Data under study
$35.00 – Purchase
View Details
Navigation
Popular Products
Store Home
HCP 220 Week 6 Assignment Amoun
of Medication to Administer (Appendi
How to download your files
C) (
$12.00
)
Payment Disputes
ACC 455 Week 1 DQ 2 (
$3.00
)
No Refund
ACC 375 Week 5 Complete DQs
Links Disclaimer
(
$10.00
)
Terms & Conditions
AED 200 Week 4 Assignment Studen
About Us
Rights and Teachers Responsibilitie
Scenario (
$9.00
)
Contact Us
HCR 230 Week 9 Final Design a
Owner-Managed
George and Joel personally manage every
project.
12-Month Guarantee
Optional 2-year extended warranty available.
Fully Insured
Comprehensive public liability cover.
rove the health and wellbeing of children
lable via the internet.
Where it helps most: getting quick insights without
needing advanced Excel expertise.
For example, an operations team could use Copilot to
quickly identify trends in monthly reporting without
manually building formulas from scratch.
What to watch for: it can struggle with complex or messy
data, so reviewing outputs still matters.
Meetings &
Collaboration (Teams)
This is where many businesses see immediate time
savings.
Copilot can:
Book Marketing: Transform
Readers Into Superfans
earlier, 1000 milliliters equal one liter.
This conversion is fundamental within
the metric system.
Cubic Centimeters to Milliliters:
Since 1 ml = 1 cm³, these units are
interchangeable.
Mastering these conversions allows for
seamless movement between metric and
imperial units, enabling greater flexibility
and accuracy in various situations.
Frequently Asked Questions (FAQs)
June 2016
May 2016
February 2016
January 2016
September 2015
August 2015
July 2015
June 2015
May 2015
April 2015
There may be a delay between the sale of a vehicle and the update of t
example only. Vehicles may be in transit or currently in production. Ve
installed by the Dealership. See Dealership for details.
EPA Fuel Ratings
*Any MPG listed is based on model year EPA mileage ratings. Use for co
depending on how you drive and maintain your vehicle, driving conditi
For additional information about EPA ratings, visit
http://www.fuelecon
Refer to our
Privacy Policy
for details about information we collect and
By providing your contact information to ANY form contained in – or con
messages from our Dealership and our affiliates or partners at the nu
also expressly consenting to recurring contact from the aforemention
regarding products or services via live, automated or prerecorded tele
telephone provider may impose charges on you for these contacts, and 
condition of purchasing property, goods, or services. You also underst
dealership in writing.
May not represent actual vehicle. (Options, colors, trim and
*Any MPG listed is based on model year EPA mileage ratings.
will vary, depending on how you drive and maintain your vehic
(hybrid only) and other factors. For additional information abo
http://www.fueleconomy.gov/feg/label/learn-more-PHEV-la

Work required
Restate the material word for word, leaving nothing out.

Reply to the task
$35.00 – Purchase
View Details
Navigation
Popular Products
Store Home
HCP 220 Week 6 Assignment Amoun
of Medication to Administer (Appendi
How to download your files
C) (
$12.00
)
Payment Disputes
ACC 455 Week 1 DQ 2 (
$3.00
)
No Refund
ACC 375 Week 5 Complete DQs
Links Disclaimer
(
$10.00
)
Terms & Conditions
AED 200 Week 4 Assignment Studen
About Us
Rights and Teachers Responsibilitie
Scenario (
$9.00
)
Contact Us
HCR 230 Week 9 Final Design a
Owner-Managed
George and Joel personally manage every
project.
12-Month Guarantee
Optional 2-year extended warranty available.
Fully Insured
Comprehensive public liability cover.
rove the health and wellbeing of children
lable via the internet.
Where it helps most: getting quick insights without
needing advanced Excel expertise.
For example, an operations team could use Copilot to
quickly identify trends in monthly reporting without
manually building formulas from scratch.
What to watch for: it can struggle with complex or messy
data, so reviewing outputs still matters.
Meetings &
Collaboration (Teams)
This is where many businesses see immediate time
savings.
Copilot can:
Book Marketing: Transform
Readers Into Superfans
earlier, 1000 milliliters equal one liter.
This conversion is fundamental within
the metric system.
Cubic Centimeters to Milliliters:
Since 1 ml = 1 cm³, these units are
interchangeable.
Mastering these conversions allows for
seamless movement between metric and
imperial units, enabling greater flexibility
and accuracy in various situations.
Frequently Asked Questions (FAQs)
June 2016
May 2016
February 2016
January 2016
September 2015
August 2015
July 2015
June 2015
May 2015
April 2015
There may be a delay between the sale of a vehicle and the update of t
example only. Vehicles may be in transit or currently in production. Ve
installed by the Dealership. See Dealership for details.
EPA Fuel Ratings
*Any MPG listed is based on model year EPA mileage ratings. Use for co
depending on how you drive and maintain your vehicle, driving conditi
For additional information about EPA ratings, visit
http://www.fuelecon
Refer to our
Privacy Policy
for details about information we collect and
By providing your contact information to ANY form contained in – or con
messages from our Dealership and our affiliates or partners at the nu
also expressly consenting to recurring contact from the aforemention
regarding products or services via live, automated or prerecorded tele
telephone provider may impose charges on you for these contacts, and 
condition of purchasing property, goods, or services. You also underst
dealership in writing.
May not represent actual vehicle. (Options, colors, trim and
*Any MPG listed is based on model year EPA mileage ratings.
will vary, depending on how you drive and maintain your vehic
(hybrid only) and other factors. For additional information abo
http://www.fueleconomy.gov/feg/label/learn-more-PHEV-la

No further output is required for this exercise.